Overweight and obese patients that fulfilled hypertension IDF criterion for metabolic syndrome had higher Lumican levels. There are not many data about circulating Lumican in the literature, but one study observed that Lumican levels were higher in patients with acute aortic dissection compared to healthy controls due to exposure of interstitial collagenous matrices and Lumican release in the circulation . A recent study reported higher serum Lumican levels in patients with carotid plaque compared to patients without carotid plaque. Interestingly, Lumican was the only small leucine-rich proteoglycan found to be upregulated in these patients even after adjusting for potential confounders. In this study, patients with higher systolic and diastolic arterial pressures had also higher Lumican levels .
All these findings underline the fact that Lumican could be a useful prognostic biomarker in pediatric high-risk patients for hypertensive cardiovascular-related complications of obesity.

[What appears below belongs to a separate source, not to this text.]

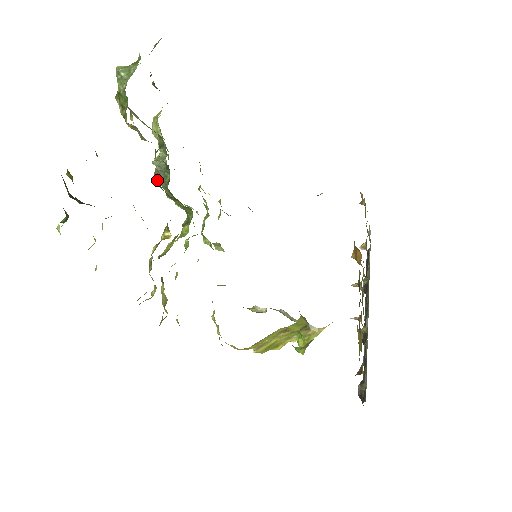
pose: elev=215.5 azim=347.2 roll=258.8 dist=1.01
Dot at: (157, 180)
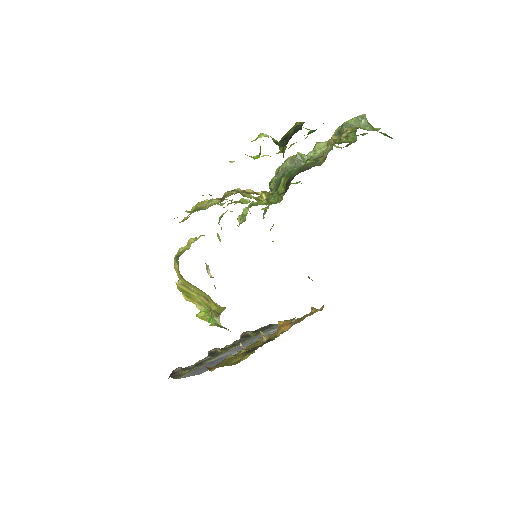
Dot at: (286, 161)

This biomarker is already expressed in overweight and obese pediatric patients that have metabolic syndrome and associate hypertension. This pattern seems to be also present in adulthood alongside with the development of atherosclerotic plaque due to hypertension. Circulating Lumican does not seem a useful biomarker for NAFLD itself but for atherosclerotic complications that are associated with metabolic syndrome. Future studies in the pediatric population that will evaluate serum Lumican levels alongside with carotid artery plaque will answer these questions.
An interesting finding in our study is the negative correlation between serum Endocan and Lumican levels in overweight and obese patients, a correlation that was not found in healthy controls. Endocan is known to have anti-inflammatory effects , and Lumican is associated with carotid atherosclerotic inflammation . We could speculate that this negative correlation found in overweight and obese pediatric patients could reflect atherosclerotic plaque development in overweight and obese children and represent a subtle signature of cardiometabolic risk. Further studies focusing on this issue are warranted to verify if this pattern suggests higher cardiovascular risk in adulthood.
The present study comprises a series of limitations. Firstly, NAFLD was evaluated using ultrasonography and biochemical markers. Also, the study is cross-sectional and monocentric and does not comprise a large sample size. Also, it does not comprise a follow-up of patients, but the cross-sectional approach is the study design to be performed in order to conform candidate biomarkers. In addition, subclinical atherosclerosis was not evaluated.
In conclusion, Endocan seems a promising biomarker especially for evaluation of pediatric NASH. Lumican was not confirmed as a biomarker for NAFLD in overweight and obese patients but was associated with higher arterial pressure. Low Endocan levels are accompanied by high serum Lumican levels, and this could be an early signature of cardiometabolic risk in overweight and obese children.
The data used to support the findings of this study are available from the corresponding author upon request.
Conflicts of Interest
The authors declare that there is no conflict of interest regarding the publication of this paper.